Repeat verbatim, and only, the lines of the data below, beginning at the line that contains "0 \right)$ 的 $\xi$ 值()." and stopping after the line that contains "### 3. Reports Serializer Tests".
::: THE DATA :::
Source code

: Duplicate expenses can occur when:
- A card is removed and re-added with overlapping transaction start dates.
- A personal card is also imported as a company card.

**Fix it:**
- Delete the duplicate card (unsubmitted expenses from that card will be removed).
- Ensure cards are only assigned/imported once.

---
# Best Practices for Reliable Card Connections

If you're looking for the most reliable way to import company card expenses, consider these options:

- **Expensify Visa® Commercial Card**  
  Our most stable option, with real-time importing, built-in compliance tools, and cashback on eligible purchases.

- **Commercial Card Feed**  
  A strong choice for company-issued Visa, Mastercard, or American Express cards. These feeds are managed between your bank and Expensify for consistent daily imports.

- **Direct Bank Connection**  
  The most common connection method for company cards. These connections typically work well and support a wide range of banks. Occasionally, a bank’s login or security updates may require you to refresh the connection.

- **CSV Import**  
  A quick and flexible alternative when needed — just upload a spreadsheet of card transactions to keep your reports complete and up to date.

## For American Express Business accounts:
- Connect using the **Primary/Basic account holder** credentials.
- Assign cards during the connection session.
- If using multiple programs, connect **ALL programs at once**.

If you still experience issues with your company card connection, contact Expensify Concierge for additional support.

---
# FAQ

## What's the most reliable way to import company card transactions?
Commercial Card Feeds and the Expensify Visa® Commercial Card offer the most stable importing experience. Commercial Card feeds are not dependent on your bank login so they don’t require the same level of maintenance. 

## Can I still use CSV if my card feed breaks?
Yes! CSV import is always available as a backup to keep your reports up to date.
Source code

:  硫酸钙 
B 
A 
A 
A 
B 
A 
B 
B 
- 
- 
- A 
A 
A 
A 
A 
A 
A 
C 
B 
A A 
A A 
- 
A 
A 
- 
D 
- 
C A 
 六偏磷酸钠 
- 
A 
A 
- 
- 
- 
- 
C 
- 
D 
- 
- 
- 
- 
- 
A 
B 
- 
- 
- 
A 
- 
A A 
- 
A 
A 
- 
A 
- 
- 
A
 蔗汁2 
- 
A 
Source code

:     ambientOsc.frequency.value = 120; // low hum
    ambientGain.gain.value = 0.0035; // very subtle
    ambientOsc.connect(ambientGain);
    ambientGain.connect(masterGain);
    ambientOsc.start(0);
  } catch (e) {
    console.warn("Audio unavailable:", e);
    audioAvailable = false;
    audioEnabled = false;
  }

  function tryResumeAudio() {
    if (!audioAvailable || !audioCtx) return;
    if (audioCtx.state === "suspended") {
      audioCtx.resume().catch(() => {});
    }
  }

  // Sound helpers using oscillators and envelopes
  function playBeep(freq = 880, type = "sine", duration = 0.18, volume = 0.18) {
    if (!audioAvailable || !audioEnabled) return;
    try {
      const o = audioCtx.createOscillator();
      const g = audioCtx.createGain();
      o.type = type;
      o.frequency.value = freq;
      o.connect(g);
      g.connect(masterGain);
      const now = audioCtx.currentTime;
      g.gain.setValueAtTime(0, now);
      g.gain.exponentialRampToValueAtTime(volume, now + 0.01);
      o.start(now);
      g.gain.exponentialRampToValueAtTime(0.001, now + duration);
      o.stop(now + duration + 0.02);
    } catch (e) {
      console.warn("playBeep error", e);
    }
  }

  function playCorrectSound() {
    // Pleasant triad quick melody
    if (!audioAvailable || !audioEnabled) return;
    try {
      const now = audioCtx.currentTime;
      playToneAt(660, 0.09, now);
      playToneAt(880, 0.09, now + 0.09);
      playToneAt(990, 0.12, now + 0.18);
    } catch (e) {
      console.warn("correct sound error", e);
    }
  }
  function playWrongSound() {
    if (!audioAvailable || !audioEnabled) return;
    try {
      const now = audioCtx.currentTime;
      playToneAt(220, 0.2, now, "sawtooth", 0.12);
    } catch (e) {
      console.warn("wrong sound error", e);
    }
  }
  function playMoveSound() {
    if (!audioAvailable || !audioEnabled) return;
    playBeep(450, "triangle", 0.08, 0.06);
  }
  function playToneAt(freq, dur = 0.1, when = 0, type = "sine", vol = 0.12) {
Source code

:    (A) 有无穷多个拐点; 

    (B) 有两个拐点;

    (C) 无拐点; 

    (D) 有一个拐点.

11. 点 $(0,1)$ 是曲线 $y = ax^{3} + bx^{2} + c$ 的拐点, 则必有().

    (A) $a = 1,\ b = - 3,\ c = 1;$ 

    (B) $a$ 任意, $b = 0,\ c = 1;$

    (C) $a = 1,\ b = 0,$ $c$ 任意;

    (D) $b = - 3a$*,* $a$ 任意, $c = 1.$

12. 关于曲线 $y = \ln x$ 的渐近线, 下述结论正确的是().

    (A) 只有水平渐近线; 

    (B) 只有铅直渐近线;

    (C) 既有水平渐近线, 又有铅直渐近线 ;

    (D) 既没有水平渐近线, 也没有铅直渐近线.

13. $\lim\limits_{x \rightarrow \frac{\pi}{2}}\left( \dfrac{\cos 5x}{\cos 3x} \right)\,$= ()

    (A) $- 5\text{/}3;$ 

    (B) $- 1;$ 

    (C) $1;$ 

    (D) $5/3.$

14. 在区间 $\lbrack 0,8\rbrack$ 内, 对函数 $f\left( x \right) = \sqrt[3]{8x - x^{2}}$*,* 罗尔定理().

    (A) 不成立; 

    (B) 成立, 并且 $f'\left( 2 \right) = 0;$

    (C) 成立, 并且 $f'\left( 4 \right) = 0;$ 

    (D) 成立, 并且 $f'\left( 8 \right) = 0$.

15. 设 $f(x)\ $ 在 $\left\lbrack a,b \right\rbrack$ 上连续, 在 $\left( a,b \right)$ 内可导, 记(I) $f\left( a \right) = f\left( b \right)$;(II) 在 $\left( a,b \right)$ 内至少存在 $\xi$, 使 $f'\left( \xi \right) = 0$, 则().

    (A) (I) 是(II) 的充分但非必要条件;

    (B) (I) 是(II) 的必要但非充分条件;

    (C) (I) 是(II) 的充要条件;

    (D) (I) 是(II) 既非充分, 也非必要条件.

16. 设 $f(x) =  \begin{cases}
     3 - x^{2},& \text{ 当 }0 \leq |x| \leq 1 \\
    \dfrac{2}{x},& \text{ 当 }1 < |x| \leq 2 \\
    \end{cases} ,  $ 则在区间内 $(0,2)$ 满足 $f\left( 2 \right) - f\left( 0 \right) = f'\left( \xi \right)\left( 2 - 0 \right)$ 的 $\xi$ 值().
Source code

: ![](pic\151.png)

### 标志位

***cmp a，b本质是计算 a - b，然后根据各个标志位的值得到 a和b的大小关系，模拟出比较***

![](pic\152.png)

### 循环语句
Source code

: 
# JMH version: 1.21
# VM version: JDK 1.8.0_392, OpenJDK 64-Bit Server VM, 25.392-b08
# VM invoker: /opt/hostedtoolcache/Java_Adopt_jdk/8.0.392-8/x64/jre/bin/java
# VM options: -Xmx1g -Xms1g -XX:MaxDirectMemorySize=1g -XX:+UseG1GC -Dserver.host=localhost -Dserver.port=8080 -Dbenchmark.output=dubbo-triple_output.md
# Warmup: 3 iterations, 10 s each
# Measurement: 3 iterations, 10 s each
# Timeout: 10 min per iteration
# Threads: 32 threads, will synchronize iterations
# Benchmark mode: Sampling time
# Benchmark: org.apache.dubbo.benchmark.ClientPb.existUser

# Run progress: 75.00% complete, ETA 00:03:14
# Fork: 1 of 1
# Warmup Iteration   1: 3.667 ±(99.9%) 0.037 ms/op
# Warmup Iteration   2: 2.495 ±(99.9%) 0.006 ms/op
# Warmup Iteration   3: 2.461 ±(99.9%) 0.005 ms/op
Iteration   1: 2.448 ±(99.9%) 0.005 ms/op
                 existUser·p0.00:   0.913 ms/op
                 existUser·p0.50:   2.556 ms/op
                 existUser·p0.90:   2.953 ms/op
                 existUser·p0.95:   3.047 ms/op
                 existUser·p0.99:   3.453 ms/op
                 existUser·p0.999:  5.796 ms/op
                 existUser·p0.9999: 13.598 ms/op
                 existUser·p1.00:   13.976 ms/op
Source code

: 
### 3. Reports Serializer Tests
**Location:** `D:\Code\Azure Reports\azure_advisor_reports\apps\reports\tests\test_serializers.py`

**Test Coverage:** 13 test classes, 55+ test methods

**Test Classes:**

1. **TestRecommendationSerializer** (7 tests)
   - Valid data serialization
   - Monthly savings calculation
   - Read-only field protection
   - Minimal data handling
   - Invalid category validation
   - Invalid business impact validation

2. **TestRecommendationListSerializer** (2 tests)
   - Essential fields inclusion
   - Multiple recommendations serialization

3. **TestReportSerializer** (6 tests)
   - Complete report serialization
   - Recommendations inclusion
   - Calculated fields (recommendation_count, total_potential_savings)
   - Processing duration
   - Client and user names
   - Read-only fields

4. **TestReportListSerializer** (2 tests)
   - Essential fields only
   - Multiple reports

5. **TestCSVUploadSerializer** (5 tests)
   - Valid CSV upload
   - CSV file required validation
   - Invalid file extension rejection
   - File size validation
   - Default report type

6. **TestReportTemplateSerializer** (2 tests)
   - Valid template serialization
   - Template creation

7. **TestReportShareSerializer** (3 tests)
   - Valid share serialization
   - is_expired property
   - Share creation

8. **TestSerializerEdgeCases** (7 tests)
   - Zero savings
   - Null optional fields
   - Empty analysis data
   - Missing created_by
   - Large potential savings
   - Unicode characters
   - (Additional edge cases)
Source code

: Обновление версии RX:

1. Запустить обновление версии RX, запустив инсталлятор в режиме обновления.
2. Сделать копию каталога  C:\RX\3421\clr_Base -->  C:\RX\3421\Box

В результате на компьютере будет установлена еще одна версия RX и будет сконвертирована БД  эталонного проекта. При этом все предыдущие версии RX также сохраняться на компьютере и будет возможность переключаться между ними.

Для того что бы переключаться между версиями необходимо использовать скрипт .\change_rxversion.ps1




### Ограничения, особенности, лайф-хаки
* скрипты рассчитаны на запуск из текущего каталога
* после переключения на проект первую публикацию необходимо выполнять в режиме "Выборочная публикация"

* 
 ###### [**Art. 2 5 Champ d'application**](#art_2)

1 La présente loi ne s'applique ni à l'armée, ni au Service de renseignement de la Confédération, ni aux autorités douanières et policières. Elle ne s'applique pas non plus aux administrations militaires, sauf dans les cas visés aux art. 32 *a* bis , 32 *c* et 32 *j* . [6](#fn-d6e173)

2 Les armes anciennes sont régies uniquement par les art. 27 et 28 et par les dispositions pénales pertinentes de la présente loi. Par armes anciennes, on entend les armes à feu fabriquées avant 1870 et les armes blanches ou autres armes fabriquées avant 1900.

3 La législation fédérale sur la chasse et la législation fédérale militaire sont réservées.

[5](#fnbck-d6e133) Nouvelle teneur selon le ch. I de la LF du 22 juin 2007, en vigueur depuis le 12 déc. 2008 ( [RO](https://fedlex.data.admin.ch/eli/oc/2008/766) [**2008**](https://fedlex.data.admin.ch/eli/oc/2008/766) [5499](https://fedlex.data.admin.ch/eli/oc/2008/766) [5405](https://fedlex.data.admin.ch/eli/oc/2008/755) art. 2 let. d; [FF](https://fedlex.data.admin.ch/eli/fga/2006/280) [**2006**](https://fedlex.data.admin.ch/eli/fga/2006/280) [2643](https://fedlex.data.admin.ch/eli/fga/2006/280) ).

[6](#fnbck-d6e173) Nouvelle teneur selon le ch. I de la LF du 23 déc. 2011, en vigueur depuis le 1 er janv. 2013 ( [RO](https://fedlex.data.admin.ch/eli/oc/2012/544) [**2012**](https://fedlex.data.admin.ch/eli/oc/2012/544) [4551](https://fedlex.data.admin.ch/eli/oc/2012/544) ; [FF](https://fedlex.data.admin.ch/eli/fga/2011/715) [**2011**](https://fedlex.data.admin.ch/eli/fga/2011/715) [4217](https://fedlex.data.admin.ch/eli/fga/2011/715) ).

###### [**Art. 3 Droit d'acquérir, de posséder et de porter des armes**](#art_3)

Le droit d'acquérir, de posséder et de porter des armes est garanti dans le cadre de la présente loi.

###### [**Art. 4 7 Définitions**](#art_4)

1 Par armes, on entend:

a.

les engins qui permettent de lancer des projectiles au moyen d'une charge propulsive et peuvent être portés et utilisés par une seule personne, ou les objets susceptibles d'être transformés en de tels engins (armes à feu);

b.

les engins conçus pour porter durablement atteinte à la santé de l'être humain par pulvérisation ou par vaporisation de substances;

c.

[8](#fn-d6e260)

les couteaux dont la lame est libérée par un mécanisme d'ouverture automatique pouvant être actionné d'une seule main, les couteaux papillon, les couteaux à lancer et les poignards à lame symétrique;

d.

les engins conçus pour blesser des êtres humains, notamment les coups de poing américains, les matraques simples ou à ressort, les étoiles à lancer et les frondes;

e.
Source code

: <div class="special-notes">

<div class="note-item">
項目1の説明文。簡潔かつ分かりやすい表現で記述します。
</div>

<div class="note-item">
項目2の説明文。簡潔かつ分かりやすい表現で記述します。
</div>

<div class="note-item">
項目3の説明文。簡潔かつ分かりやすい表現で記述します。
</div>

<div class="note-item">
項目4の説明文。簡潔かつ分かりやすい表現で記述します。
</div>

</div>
:::
COMPLETED EXERCISE =
    \end{cases} ,  $ 则在区间内 $(0,2)$ 满足 $f\left( 2 \right) - f\left( 0 \right) = f'\left( \xi \right)\left( 2 - 0 \right)$ 的 $\xi$ 值().
Source code

: ![](pic\151.png)

### 标志位

***cmp a，b本质是计算 a - b，然后根据各个标志位的值得到 a和b的大小关系，模拟出比较***

![](pic\152.png)

### 循环语句
Source code

: 
# JMH version: 1.21
# VM version: JDK 1.8.0_392, OpenJDK 64-Bit Server VM, 25.392-b08
# VM invoker: /opt/hostedtoolcache/Java_Adopt_jdk/8.0.392-8/x64/jre/bin/java
# VM options: -Xmx1g -Xms1g -XX:MaxDirectMemorySize=1g -XX:+UseG1GC -Dserver.host=localhost -Dserver.port=8080 -Dbenchmark.output=dubbo-triple_output.md
# Warmup: 3 iterations, 10 s each
# Measurement: 3 iterations, 10 s each
# Timeout: 10 min per iteration
# Threads: 32 threads, will synchronize iterations
# Benchmark mode: Sampling time
# Benchmark: org.apache.dubbo.benchmark.ClientPb.existUser

# Run progress: 75.00% complete, ETA 00:03:14
# Fork: 1 of 1
# Warmup Iteration   1: 3.667 ±(99.9%) 0.037 ms/op
# Warmup Iteration   2: 2.495 ±(99.9%) 0.006 ms/op
# Warmup Iteration   3: 2.461 ±(99.9%) 0.005 ms/op
Iteration   1: 2.448 ±(99.9%) 0.005 ms/op
                 existUser·p0.00:   0.913 ms/op
                 existUser·p0.50:   2.556 ms/op
                 existUser·p0.90:   2.953 ms/op
                 existUser·p0.95:   3.047 ms/op
                 existUser·p0.99:   3.453 ms/op
                 existUser·p0.999:  5.796 ms/op
                 existUser·p0.9999: 13.598 ms/op
                 existUser·p1.00:   13.976 ms/op
Source code

: 
### 3. Reports Serializer Tests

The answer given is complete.